US 12,086,565 B2
Meaning and sense preserving textual encoding and embedding
Tanveer Syeda-Mahmood, Cupertino, CA (US)
Assigned to International Business Machines Corporation, Armonk, NY (US)
Filed by International Business Machines Corporation, Armonk, NY (US)
Filed on Feb. 28, 2022, as Appl. No. 17/682,028.
Prior Publication US 2023/0274098 A1, Aug. 31, 2023
Int. Cl. G06F 40/56 (2020.01); G06F 40/247 (2020.01); G06F 40/30 (2020.01)

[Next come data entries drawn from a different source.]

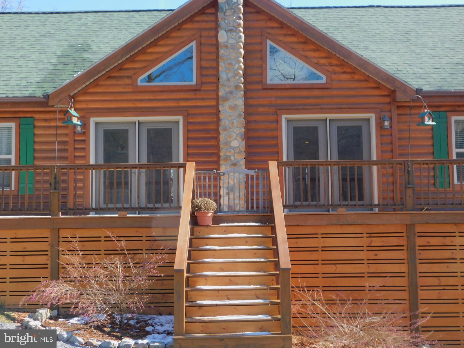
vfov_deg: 32.2
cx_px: 232
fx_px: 603
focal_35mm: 45
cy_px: 174
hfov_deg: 42.1
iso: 125
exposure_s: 1/320
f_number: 3.7
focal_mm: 8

CPC G06F 40/56 (2020.01) [G06F 40/247 (2020.01); G06F 40/30 (2020.01)] 20 Claims
OG exemplary drawing
 
1. A method, in a data processing system comprising at least one processor and at least one memory, the at least one memory comprising instructions that are executed by the at least on processor to cause the at least one processor to be specifically configured to implement a text encoder that encodes natural language text data input at least by:
training, by a contrastive machine learning training operation, an encoder of a machine learning computer model, to learn a sense and similarity preserving embedding, wherein the sense and similarity preserving embedding operates to encode input natural language text data to generate encoded natural language text data based on a sense attribute of one or more terms in the input natural language text data, wherein each encoding of the one or more terms in the encoded natural language text data is a tuple data structure having at least one value in the tuple data structure specifying the sense attribute, from one or more predetermined possible sense attributes, of a corresponding term in the one or more terms, and wherein the contrastive machine learning training operation operates to learn to separate positive samples in training data from negative samples in the training data;
processing, by the trained encoder computer model, a first term specified in an input natural language text to generate an encoded natural language text based on the learned sense and similarity preserving embedding; and
inputting, to a downstream computing system, the encoded natural language text, to cause the downstream computing system to perform a computer natural language processing operation on the encoded natural language text data based on the sense and similarity preserving embedding.